In what I assume (in my limited knowledge of the publishing world) to be true publishing style, the book has been re-released with a new cover, informing those of us who might not have been aware before that this is, indeed, an anniversary edition. No problems so far.
Critics, teachers, readers, and writers have latched onto the cover with steely fervor, berating it as misleading, confusing, and contradictory. Readers, they fear, will think The Bell Jar is nothing but chick lit, a “light and fluffy read.” The cover gives the wrong impression, they say. The book has nothing to do with beauty and everything to do with angst. It is an offense to Plath as an author and an offense to The Bell Jar as a literary work.
I see the merit of these arguments. However, I think we’re all being nearsighted. We are missing the point.
Shouldn’t we instead be focusing on the fact that after fifty years readers still find The Bell Jar hauntingly relevant, that despite the social changes that have occurred readers still find something with which they identify? There’s something to be said for the fortitude of such a book, published first under a pseudonym. Instead of focusing on the book’s cover, can we instead give readers the benefit of the doubt? Can we allow the unknowing to make the glorious mistake of stumbling accidentally, if that is possible, onto a work from which they might otherwise have shied away? Critics of the cover seem to be under the impression that readers today are not discerning enough to know what The Bell Jar is, that readers today cannot read the blurb on the back of the book (or inside the front cover flap) and tell that Plath’s work is not a sip-on-a-soda-and-read time killer.
I find it odd that in a culture that so values the don’t-judge-a-book-by-its-cover mantra for every other aspect of life we so willingly embrace that judgement when it comes to actual books. There is a lot to be said for a cover, yes. And generally speaking it is, perhaps, the first thing to which we are drawn. That, however, does not form the only basis on which we choose what we read. It does not negate the reader’s ability to distinguish content from presentation.

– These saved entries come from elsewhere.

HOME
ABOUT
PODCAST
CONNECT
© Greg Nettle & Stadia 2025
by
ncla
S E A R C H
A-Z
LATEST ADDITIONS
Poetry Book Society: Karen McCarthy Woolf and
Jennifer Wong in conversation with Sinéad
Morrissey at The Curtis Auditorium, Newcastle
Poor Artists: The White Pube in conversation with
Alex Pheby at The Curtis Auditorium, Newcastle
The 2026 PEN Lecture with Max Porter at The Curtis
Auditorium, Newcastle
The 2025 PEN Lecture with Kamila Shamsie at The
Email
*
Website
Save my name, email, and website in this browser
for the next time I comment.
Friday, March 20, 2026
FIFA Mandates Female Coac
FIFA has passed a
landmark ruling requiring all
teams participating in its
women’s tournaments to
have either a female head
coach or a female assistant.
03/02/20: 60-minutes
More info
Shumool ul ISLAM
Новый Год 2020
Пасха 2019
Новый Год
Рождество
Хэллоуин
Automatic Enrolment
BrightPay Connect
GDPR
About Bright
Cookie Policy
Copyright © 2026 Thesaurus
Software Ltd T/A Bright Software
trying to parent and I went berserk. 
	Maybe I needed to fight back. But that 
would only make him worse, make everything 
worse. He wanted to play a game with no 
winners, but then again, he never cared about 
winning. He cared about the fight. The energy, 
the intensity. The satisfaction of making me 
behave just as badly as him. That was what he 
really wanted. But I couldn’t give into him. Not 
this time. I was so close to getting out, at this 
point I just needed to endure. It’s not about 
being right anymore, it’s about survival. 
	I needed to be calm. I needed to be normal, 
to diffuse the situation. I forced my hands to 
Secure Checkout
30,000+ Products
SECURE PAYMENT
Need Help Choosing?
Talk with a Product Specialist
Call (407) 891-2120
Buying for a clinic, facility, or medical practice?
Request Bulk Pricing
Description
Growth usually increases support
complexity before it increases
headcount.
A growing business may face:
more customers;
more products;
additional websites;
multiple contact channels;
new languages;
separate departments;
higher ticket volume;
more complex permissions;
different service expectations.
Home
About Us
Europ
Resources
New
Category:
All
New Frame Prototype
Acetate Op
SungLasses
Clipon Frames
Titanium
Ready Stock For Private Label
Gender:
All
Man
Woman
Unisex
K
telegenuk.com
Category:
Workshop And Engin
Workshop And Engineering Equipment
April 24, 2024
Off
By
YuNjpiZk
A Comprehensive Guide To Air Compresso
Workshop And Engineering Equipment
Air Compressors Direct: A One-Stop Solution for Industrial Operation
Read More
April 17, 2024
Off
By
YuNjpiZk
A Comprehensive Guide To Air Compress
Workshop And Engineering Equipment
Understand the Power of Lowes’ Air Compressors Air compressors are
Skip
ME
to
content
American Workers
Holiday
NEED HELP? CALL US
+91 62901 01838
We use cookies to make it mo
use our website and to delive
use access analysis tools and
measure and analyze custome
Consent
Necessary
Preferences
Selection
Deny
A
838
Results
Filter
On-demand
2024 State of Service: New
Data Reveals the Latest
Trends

I say that to say this: given that Plath’s novel has withstood fifty years of readership and criticism, it is possible that we are allowing the cover too much importance. For some the cover will never be right; certain people will always be finding fault. And while the cover is a visual representation of the novel, it is not the novel itself. The Bell Jar can and will speak for itself, whether it is accidentally or deliberately read.